La mobilisation "partielle" décrétée par Moscou en septembre 2022 a davantage touché les groupes ethniques minoritaires, poussant de nombreux hommes à l'exil. "On ne se souvient pas d'une telle émigration massive de Bouriates. (…) La Bouriatie a recruté 2,5 à 3 fois plus de soldats par habitant que la moyenne russe", expliquait le 29 février sur X (ex-Twitter) la Fondation Bouriatie libre, une organisation non gouvernementale opposée à la guerre en Ukraine.

3 Est-ce que c'est la première fois que l'Ukraine intègre des Russes dans son armée ?

Le "bataillon sibérien" n'est pas l'unique unité rebelle russe à combattre les troupes du Kremlin aux côtés des Ukrainiens, mais il s'agit de la seule à être incorporée au sein de la Légion internationale, qui regroupe les volontaires étrangers.

Il existe d'autres formations déployées sur le front, comme le Corps des volontaires russes (RDK), qui a des liens avec l'extrême droite nationaliste, et la Légion Liberté de la Russie. Ces deux unités se sont distinguées depuis le printemps 2023 en menant plusieurs raids dans la région frontalière de Belgorod. Comme le précise le journal Le Monde, les deux groupes rebelles basés à Kiev œuvrent aussi au sein de l'armée ukrainienne.

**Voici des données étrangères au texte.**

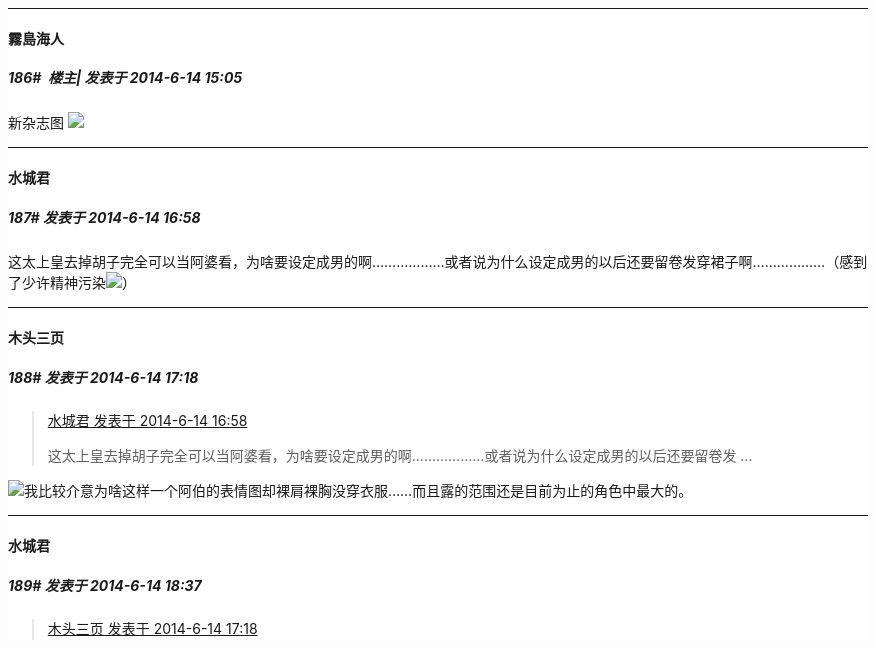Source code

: 



*****

####  霧島海人  
##### 186#         楼主| 发表于 2014-6-14 15:05




新杂志图
<img src="http://ww3.sinaimg.cn/large/eccb88edgw1ehdnlgru1zj20uk0jik2e.jpg" referrerpolicy="no-referrer">







*****

####  水城君  
##### 187#       发表于 2014-6-14 16:58




这太上皇去掉胡子完全可以当阿婆看，为啥要设定成男的啊………………或者说为什么设定成男的以后还要留卷发穿裙子啊………………（感到了少许精神污染<img src="https://static.saraba1st.com/image/smiley/face/31.gif" referrerpolicy="no-referrer">）







*****

####  木头三页  
##### 188#       发表于 2014-6-14 17:18



<blockquote><a href="httphttps://bbs.saraba1st.com/2b/forum.php?mod=redirect&amp;goto=findpost&amp;pid=25722558&amp;ptid=999173" target="_blank">水城君 发表于 2014-6-14 16:58</a>

这太上皇去掉胡子完全可以当阿婆看，为啥要设定成男的啊………………或者说为什么设定成男的以后还要留卷发 ...</blockquote>
<img src="https://static.saraba1st.com/image/smiley/face/149.gif" referrerpolicy="no-referrer">我比较介意为啥这样一个阿伯的表情图却裸肩裸胸没穿衣服……而且露的范围还是目前为止的角色中最大的。







*****

####  水城君  
##### 189#       发表于 2014-6-14 18:37



<blockquote><a href="httphttps://bbs.saraba1st.com/2b/forum.php?mod=redirect&amp;goto=findpost&amp;pid=25722711&amp;ptid=999173" target="_blank">木头三页 发表于 2014-6-14 17:18</a>
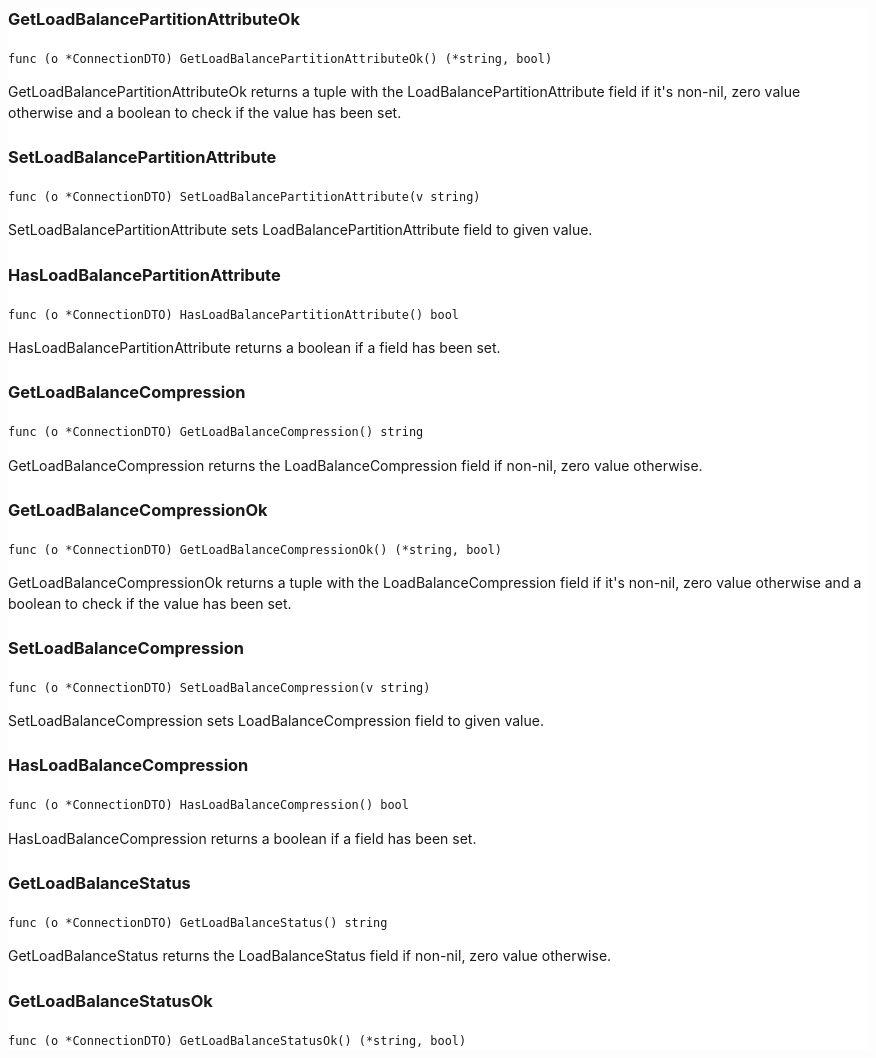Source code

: ### GetLoadBalancePartitionAttributeOk

`func (o *ConnectionDTO) GetLoadBalancePartitionAttributeOk() (*string, bool)`

GetLoadBalancePartitionAttributeOk returns a tuple with the LoadBalancePartitionAttribute field if it's non-nil, zero value otherwise
and a boolean to check if the value has been set.

### SetLoadBalancePartitionAttribute

`func (o *ConnectionDTO) SetLoadBalancePartitionAttribute(v string)`

SetLoadBalancePartitionAttribute sets LoadBalancePartitionAttribute field to given value.

### HasLoadBalancePartitionAttribute

`func (o *ConnectionDTO) HasLoadBalancePartitionAttribute() bool`

HasLoadBalancePartitionAttribute returns a boolean if a field has been set.

### GetLoadBalanceCompression

`func (o *ConnectionDTO) GetLoadBalanceCompression() string`

GetLoadBalanceCompression returns the LoadBalanceCompression field if non-nil, zero value otherwise.

### GetLoadBalanceCompressionOk

`func (o *ConnectionDTO) GetLoadBalanceCompressionOk() (*string, bool)`

GetLoadBalanceCompressionOk returns a tuple with the LoadBalanceCompression field if it's non-nil, zero value otherwise
and a boolean to check if the value has been set.

### SetLoadBalanceCompression

`func (o *ConnectionDTO) SetLoadBalanceCompression(v string)`

SetLoadBalanceCompression sets LoadBalanceCompression field to given value.

### HasLoadBalanceCompression

`func (o *ConnectionDTO) HasLoadBalanceCompression() bool`

HasLoadBalanceCompression returns a boolean if a field has been set.

### GetLoadBalanceStatus

`func (o *ConnectionDTO) GetLoadBalanceStatus() string`

GetLoadBalanceStatus returns the LoadBalanceStatus field if non-nil, zero value otherwise.

### GetLoadBalanceStatusOk

`func (o *ConnectionDTO) GetLoadBalanceStatusOk() (*string, bool)`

"Les deux unités sont intégrées et font partie de la défense territoriale. Elles sont tenues de respecter les injonctions de l'état-major ukrainien, mais il arrive que ses leaders fassent preuve d'une certaine autonomie, comme ça a été le cas à Belgorod", explique à franceinfo le chercheur Adrien Nonjon, spécialiste des mouvements d'extrême droite et nationalistes en Ukraine. Selon lui, le "bataillon sibérien" se différencie des autres unités russes par sa coloration politique : "L'unité s'inscrit dans une logique décoloniale de combattre l'impérialisme russe. Pas uniquement celui qui s'exerce sur les marges extérieures du territoire de la Fédération [de Russie], mais aussi à l'intérieur".